Filing for Bankruptcy
Bankruptcy is a term that is commonly thrown about, especially towards people who are in financial trouble. Bankruptcy is very much an extreme solution. It does have many positive benefits and might be the only way out for someone who is in a very difficult financial situation. But it doesn’t come without a cost, and the effects of bankruptcy can follow someone for several years.
When is it worth it?
Bankruptcy is something that should only be considered in extreme situations, where it doesn’t seem like there’s any way out of debt. This isn’t always easy to assess. There are a couple of common warning signs that can help to determine whether or not bankruptcy is the right choice. These include being hounded by bill collectors, being unable to make more than the minimum payments on debt, or using credit cards to pay for basic life necessities. The other big factors are how much you’re making at work, and how long you’ve been in debt. Someone who has a well-paying job and has only recently fallen into debt shouldn’t jump the gun on bankruptcy.
Chapter 7 Bankruptcy
There are a couple of different types of bankruptcy, with Chapters 7 and 13 as the most common for individuals. Chapter 7 bankruptcy is typically referred to as straight bankruptcy. With this bankruptcy, your assets are liquidated and used to pay off as much debt as possible. In this version, practically all of the assets are seized, including homes and vehicles. Something else to keep in mind with Chapter 7 is that it doesn’t exclude any co-signers, who will still be responsible for paying off their portion of the debt.
What gets Liquidated?
The list of items that gets liquidated are large, and can ultimately vary from person to person. The necessity and the overall value of the item determine whether or not it gets liquidated. For example, someone won’t be asked to sell their clothing to pay off their debt, unless they owned luxurious items that aren’t deemed necessary, such as fur coats. Anything that you use for work will be exempt, as well as anything that you get from a public benefits program like unemployment or welfare.
Chapter 13 bankruptcy
Chapter 13 bankruptcy is known as reorganization bankruptcy. This allows people to pay off their debts in a period of three to five years. During that time, payment plans are set in place. Unlike with Chapter 7 bankruptcy, Chapter 13 bankruptcy doesn’t require you to give up your home or your vehicle. Eligibility is harder for Chapter 13, and requires applicants to prove that, given time, they’re going to be able to pay off the majority of their debt.
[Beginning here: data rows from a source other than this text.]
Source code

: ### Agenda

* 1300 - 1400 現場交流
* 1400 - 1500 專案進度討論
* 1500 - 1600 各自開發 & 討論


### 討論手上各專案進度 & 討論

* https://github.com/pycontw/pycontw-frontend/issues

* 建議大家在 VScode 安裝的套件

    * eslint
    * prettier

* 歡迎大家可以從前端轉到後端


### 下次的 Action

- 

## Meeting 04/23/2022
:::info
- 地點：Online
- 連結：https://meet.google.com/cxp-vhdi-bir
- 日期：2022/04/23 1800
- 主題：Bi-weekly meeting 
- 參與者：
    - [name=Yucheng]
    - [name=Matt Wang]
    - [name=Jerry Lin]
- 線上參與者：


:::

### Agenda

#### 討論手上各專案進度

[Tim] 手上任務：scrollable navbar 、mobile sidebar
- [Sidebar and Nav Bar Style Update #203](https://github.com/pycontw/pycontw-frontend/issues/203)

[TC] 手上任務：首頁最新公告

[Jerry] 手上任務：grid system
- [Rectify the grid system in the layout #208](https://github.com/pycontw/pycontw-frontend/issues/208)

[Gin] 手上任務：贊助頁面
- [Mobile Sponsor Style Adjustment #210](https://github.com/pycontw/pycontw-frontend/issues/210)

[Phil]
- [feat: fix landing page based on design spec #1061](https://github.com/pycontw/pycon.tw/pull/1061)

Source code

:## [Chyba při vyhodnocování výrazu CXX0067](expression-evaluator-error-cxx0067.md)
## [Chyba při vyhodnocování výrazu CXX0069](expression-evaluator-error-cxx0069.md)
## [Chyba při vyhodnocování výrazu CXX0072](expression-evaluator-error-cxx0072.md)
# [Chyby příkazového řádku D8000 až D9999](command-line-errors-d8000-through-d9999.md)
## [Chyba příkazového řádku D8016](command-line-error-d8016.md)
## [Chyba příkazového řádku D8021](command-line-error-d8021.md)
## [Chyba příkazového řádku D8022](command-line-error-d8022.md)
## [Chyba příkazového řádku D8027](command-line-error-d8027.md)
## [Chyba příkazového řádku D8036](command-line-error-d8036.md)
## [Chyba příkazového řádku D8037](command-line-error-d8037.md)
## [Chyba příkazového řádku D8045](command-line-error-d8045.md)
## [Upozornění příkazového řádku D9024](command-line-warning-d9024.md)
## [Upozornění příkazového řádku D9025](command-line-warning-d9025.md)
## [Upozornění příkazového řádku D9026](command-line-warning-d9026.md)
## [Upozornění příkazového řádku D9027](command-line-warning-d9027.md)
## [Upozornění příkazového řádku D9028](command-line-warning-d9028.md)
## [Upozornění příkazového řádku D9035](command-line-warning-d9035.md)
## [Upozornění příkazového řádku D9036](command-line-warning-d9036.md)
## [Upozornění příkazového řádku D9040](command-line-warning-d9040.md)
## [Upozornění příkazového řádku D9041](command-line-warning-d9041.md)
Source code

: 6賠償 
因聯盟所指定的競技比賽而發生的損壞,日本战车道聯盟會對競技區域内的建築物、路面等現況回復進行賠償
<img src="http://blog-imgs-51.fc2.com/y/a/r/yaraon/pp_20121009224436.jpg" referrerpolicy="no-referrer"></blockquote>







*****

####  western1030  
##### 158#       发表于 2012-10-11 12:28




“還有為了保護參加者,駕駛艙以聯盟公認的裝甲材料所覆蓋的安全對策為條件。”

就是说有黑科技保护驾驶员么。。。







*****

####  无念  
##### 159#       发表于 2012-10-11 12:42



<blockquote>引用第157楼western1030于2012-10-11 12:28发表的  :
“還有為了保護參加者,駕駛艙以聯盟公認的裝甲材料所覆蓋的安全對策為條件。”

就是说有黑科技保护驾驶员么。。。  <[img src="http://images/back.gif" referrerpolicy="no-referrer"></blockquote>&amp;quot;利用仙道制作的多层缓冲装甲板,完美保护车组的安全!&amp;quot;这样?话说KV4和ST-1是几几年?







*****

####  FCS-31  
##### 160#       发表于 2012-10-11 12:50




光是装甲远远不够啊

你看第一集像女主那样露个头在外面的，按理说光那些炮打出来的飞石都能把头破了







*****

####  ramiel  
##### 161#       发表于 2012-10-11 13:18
What Debt isn’t Eliminated?
Some debt can’t be removed, even with bankruptcy. These include income taxes that are less than three years old, anything owed in child support or alimony, and any court ordered payment. One of the biggest expenses that isn’t eliminated is debt incurred from student loans. In addition, recent purchases on expensive luxury items are ineligible. This is to prevent someone from making a bunch of extravagant purchases and then declaring bankruptcy so they don’t actually have to pay for them.
Recovering from Bankruptcy
When you file for bankruptcy you have to give up all of your credit cards, and your credit report for the next 10 years will include your bankruptcy. This has a huge effect anytime that someone checks your credit, making it difficult to get a home, vehicle, life insurance, and even a job in some cases. This is why it should be considered a last resort option, because it has such a long term effect on your financial history. It isn’t impossible to recover from, but it is very much an uphill battle.